Senin, 22 Februari 2021 19:04 WIB

Lagi, Ditpolairud PMJ Evakuasi Puluhan Warga Terdampak Banjir

Editor: Ferro Maulana

Ditpolairud Polda Metro bersama BPBD mengevakuasi warga terdampak banjir di Desa Sumberurip. (Foto: PMJ News).

PMJ NEWS -  Ditpolairud Polda Metro Jaya bersama Badan Penanggulangan Bencana Daerah (BPBD) mengevakuasi warga terdampak banjir di Desa Sumberurip, Pabayuran, Kabupaten Bekasi, Jawa Barat pada Minggu (21/2/2021).

 “Kita telah melakukan evakuasi kepada puluhan warga Desa Sumber Urip Kabupaten Babakan Kabupaten Bekasi,” terang Komandan Batalyon (Danton) Tim SAR Pleton 1 Ditpolairud Polda Metro Ipda Iskandar saat dikonfirmasi, Senin (22/2/2021).

Untuk diketahui, banjir melanda Desa Sumberutip akibat Sungai Citarum yang jebol pada Minggu pagi. Ketinggian air di permukiman warga mulai 40 cm hingga 200 cm.

Ditpolairud Polda Metro bersama BPBD mengevakuasi warga terdampak banjir di Desa Sumberurip. (Foto: PMJ News).
Ditpolairud Polda Metro bersama BPBD mengevakuasi warga terdampak banjir di Desa Sumberurip. (Foto: PMJ News).

Kepala Kantor Pencarian dan Pertolongan Jakarta, Hendra Sudirman menuturkan, masih banyak warga yang bertahan di dalam rumah.

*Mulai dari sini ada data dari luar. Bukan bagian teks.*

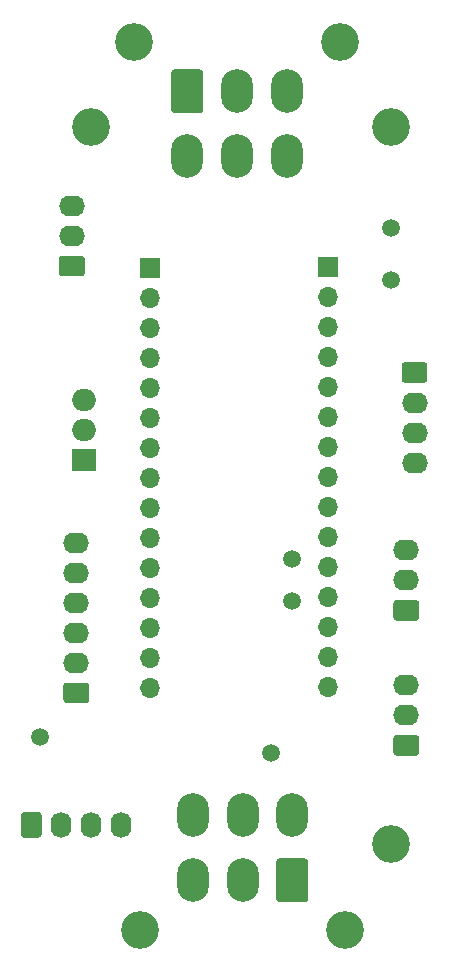
<source format=gbr>
G04 #@! TF.GenerationSoftware,KiCad,Pcbnew,(5.1.9)-1*
G04 #@! TF.CreationDate,2021-09-12T12:37:17-06:00*
G04 #@! TF.ProjectId,ddi_ampcd_controller,6464695f-616d-4706-9364-5f636f6e7472,1*
G04 #@! TF.SameCoordinates,Original*
G04 #@! TF.FileFunction,Soldermask,Bot*
G04 #@! TF.FilePolarity,Negative*
%FSLAX46Y46*%
G04 Gerber Fmt 4.6, Leading zero omitted, Abs format (unit mm)*
G04 Created by KiCad (PCBNEW (5.1.9)-1) date 2021-09-12 12:37:17*
%MOMM*%
%LPD*%
G01*
G04 APERTURE LIST*
%ADD10O,2.190000X1.740000*%
%ADD11O,1.740000X2.190000*%
%ADD12O,2.000000X1.905000*%
%ADD13R,2.000000X1.905000*%
%ADD14O,1.700000X1.700000*%
%ADD15R,1.700000X1.700000*%
%ADD16C,3.200000*%
%ADD17C,1.500000*%
%ADD18O,2.700000X3.700000*%
G04 APERTURE END LIST*
D10*
X132969000Y-66103500D03*
X132969000Y-68643500D03*
G36*
G01*
X133814001Y-72053500D02*
X132123999Y-72053500D01*
G75*
G02*
X131874000Y-71803501I0J249999D01*
G01*
X131874000Y-70563499D01*
G75*
G02*
X132123999Y-70313500I249999J0D01*
G01*
X133814001Y-70313500D01*
G75*
G02*
X134064000Y-70563499I0J-249999D01*
G01*
X134064000Y-71803501D01*
G75*
G02*
X133814001Y-72053500I-249999J0D01*
G01*
G37*
X161988500Y-87820500D03*
X161988500Y-85280500D03*
X161988500Y-82740500D03*
G36*
G01*
X161143499Y-79330500D02*
X162833501Y-79330500D01*
G75*
G02*
X163083500Y-79580499I0J-249999D01*
G01*
X163083500Y-80820501D01*
G75*
G02*
X162833501Y-81070500I-249999J0D01*
G01*
X161143499Y-81070500D01*
G75*
G02*
X160893500Y-80820501I0J249999D01*
G01*
X160893500Y-79580499D01*
G75*
G02*
X161143499Y-79330500I249999J0D01*
G01*
G37*
D11*
X137160000Y-118491000D03*
X134620000Y-118491000D03*
X132080000Y-118491000D03*
G36*
G01*
X128670000Y-119336001D02*
X128670000Y-117645999D01*
G75*
G02*
X128919999Y-117396000I249999J0D01*
G01*
X130160001Y-117396000D01*
G75*
G02*
X130410000Y-117645999I0J-249999D01*
G01*
X130410000Y-119336001D01*
G75*
G02*
X130160001Y-119586000I-249999J0D01*
G01*
X128919999Y-119586000D01*
G75*
G02*
X128670000Y-119336001I0J249999D01*
G01*
G37*
D12*
X133985000Y-82550000D03*
X133985000Y-85090000D03*
D13*
X133985000Y-87630000D03*
D10*
X161290000Y-95250000D03*
X161290000Y-97790000D03*
G36*
G01*
X162135001Y-101200000D02*
X160444999Y-101200000D01*
G75*
G02*
X160195000Y-100950001I0J249999D01*
G01*
X160195000Y-99709999D01*
G75*
G02*
X160444999Y-99460000I249999J0D01*
G01*
X162135001Y-99460000D01*
G75*
G02*
X162385000Y-99709999I0J-249999D01*
G01*
X162385000Y-100950001D01*
G75*
G02*
X162135001Y-101200000I-249999J0D01*
G01*
G37*
X161290000Y-106680000D03*
X161290000Y-109220000D03*
G36*
G01*
X162135001Y-112630000D02*
X160444999Y-112630000D01*
G75*
G02*
X160195000Y-112380001I0J249999D01*
G01*
X160195000Y-111139999D01*
G75*
G02*
X160444999Y-110890000I249999J0D01*
G01*
X162135001Y-110890000D01*
G75*
G02*
X162385000Y-111139999I0J-249999D01*
G01*
X162385000Y-112380001D01*
G75*
G02*
X162135001Y-112630000I-249999J0D01*
G01*
G37*
X133350000Y-94615000D03*
X133350000Y-97155000D03*
X133350000Y-99695000D03*
X133350000Y-102235000D03*
X133350000Y-104775000D03*
G36*
G01*
X134195001Y-108185000D02*
X132504999Y-108185000D01*
G75*
G02*
X132255000Y-107935001I0J249999D01*
G01*
X132255000Y-106694999D01*
G75*
G02*
X132504999Y-106445000I249999J0D01*
G01*
X134195001Y-106445000D01*
G75*
G02*
X134445000Y-106694999I0J-249999D01*
G01*
X134445000Y-107935001D01*
G75*
G02*
X134195001Y-108185000I-249999J0D01*
G01*
G37*
D14*
X139547600Y-106883200D03*
X139547600Y-104343200D03*
X139547600Y-101803200D03*
X139547600Y-99263200D03*
X139547600Y-96723200D03*
X139547600Y-94183200D03*
X139547600Y-91643200D03*
X139547600Y-89103200D03*
X139547600Y-86563200D03*
X139547600Y-84023200D03*
X139547600Y-81483200D03*
X139547600Y-78943200D03*
X139547600Y-76403200D03*
X139547600Y-73863200D03*
D15*
X139547600Y-71323200D03*
D14*
X154686000Y-106807000D03*
X154686000Y-104267000D03*
X154686000Y-101727000D03*
X154686000Y-99187000D03*
X154686000Y-96647000D03*
X154686000Y-94107000D03*
X154686000Y-91567000D03*
X154686000Y-89027000D03*
X154686000Y-86487000D03*
X154686000Y-83947000D03*
X154686000Y-81407000D03*
X154686000Y-78867000D03*
X154686000Y-76327000D03*
X154686000Y-73787000D03*
D15*
X154686000Y-71247000D03*
D16*
X160020000Y-120142000D03*
X134620000Y-59436000D03*
X160020000Y-59436000D03*
D17*
X160020000Y-72390000D03*
X130302000Y-111061500D03*
X149860000Y-112395000D03*
X160020000Y-67945000D03*
X151638000Y-96012000D03*
X151638000Y-99568000D03*
G36*
G01*
X141398000Y-57987999D02*
X141398000Y-54788001D01*
G75*
G02*
X141648001Y-54538000I250001J0D01*
G01*
X143847999Y-54538000D01*
G75*
G02*
X144098000Y-54788001I0J-250001D01*
G01*
X144098000Y-57987999D01*
G75*
G02*
X143847999Y-58238000I-250001J0D01*
G01*
X141648001Y-58238000D01*
G75*
G02*
X141398000Y-57987999I0J250001D01*
G01*
G37*
D18*
X146948000Y-56388000D03*
X151148000Y-56388000D03*
X142748000Y-61888000D03*
X146948000Y-61888000D03*
X151148000Y-61888000D03*
D16*
X138248000Y-52188000D03*
X155648000Y-52188000D03*
G36*
G01*
X152988000Y-121590001D02*
X152988000Y-124789999D01*
G75*
G02*
X152737999Y-125040000I-250001J0D01*
G01*
X150538001Y-125040000D01*
G75*
G02*
X150288000Y-124789999I0J250001D01*
G01*
X150288000Y-121590001D01*
G75*
G02*
X150538001Y-121340000I250001J0D01*
G01*
X152737999Y-121340000D01*
G75*
G02*
X152988000Y-121590001I0J-250001D01*
G01*
G37*
D18*
X147438000Y-123190000D03*
X143238000Y-123190000D03*
X151638000Y-117690000D03*
X147438000Y-117690000D03*
X143238000Y-117690000D03*
D16*
X156138000Y-127390000D03*
X138738000Y-127390000D03*
M02*

</source>
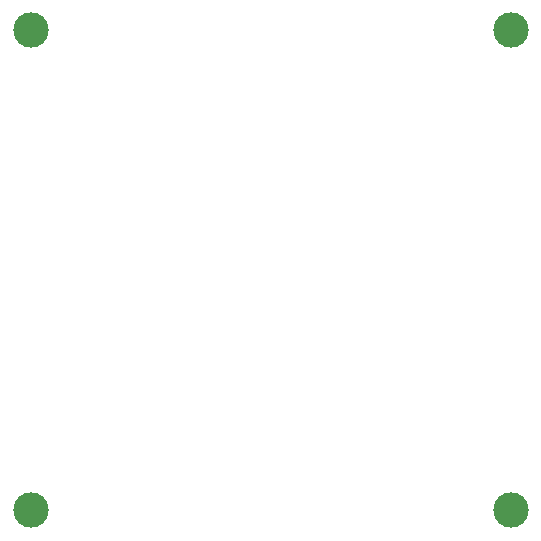
<source format=gbr>
%TF.GenerationSoftware,KiCad,Pcbnew,9.0.5*%
%TF.CreationDate,2025-10-17T16:28:32+07:00*%
%TF.ProjectId,Nokia 1202 breakout,4e6f6b69-6120-4313-9230-322062726561,rev?*%
%TF.SameCoordinates,Original*%
%TF.FileFunction,NonPlated,1,2,NPTH,Drill*%
%TF.FilePolarity,Positive*%
%FSLAX46Y46*%
G04 Gerber Fmt 4.6, Leading zero omitted, Abs format (unit mm)*
G04 Created by KiCad (PCBNEW 9.0.5) date 2025-10-17 16:28:32*
%MOMM*%
%LPD*%
G01*
G04 APERTURE LIST*
%TA.AperFunction,ComponentDrill*%
%ADD10C,3.000000*%
%TD*%
G04 APERTURE END LIST*
D10*
%TO.C,UNK_HOLE_0*%
X128191100Y-84677350D03*
%TO.C,UNK_HOLE_3*%
X128191100Y-125317350D03*
%TO.C,UNK_HOLE_1*%
X168831100Y-84677350D03*
%TO.C,UNK_HOLE_2*%
X168831100Y-125317350D03*
M02*

</source>
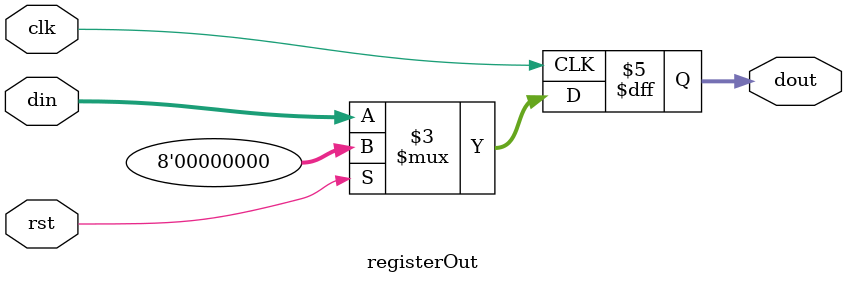
<source format=sv>
module registerOut #(parameter n = 8) (input logic rst, clk, input logic [n-1:0] din, output logic [n-1:0] dout);

always @(negedge clk)
		if (rst)
			dout=0;
		else
			dout<=din;

endmodule 
</source>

Mereka takut keluar rumah karena arus cukup deras.

"Satu tim rescue Basarnas sudah berada di lokasi untuk melakukan assessment menentukan jalur evakuasi dari area yang terdampak, kami juga mengirimkan personil tim rescue tambahan dari Basarnas spesial grup untuk bergerak sore tadi," ujar Hendra, Senin (22/2/2021).

Masih dari keterangan Hendra, pada Minggu malam sekira pukul 21.00 WIB, tim rescue dibantu Komunitas Grebek dan Ormas Laskar Merah Putih berhasil evakuasi 30 warga yang terjebak di dalam rumah. Mereka dievakuasi ke tempat pengungsian.

Ditpolairud Polda Metro bersama BPBD mengevakuasi warga terdampak banjir di Desa Sumberurip. (Foto: PMJ News).
Ditpolairud Polda Metro bersama BPBD mengevakuasi warga terdampak banjir di Desa Sumberurip. (Foto: PMJ News).

Menurut Hendra, evakuasi berjalan dramatis. Alasannya, listrik di Desa Sumberurip padam sehingga minim penerangan. Pun sinyal polsel tidak ada yang membuat komunikasi antar petugas dan warga terdampak menjadi sulit.

"Kami akan berusaha semaksimal mungkin untuk melakukan evakuasi terhadap warga hingga malam ini karena masih banyak yang terisolir," tandasnya.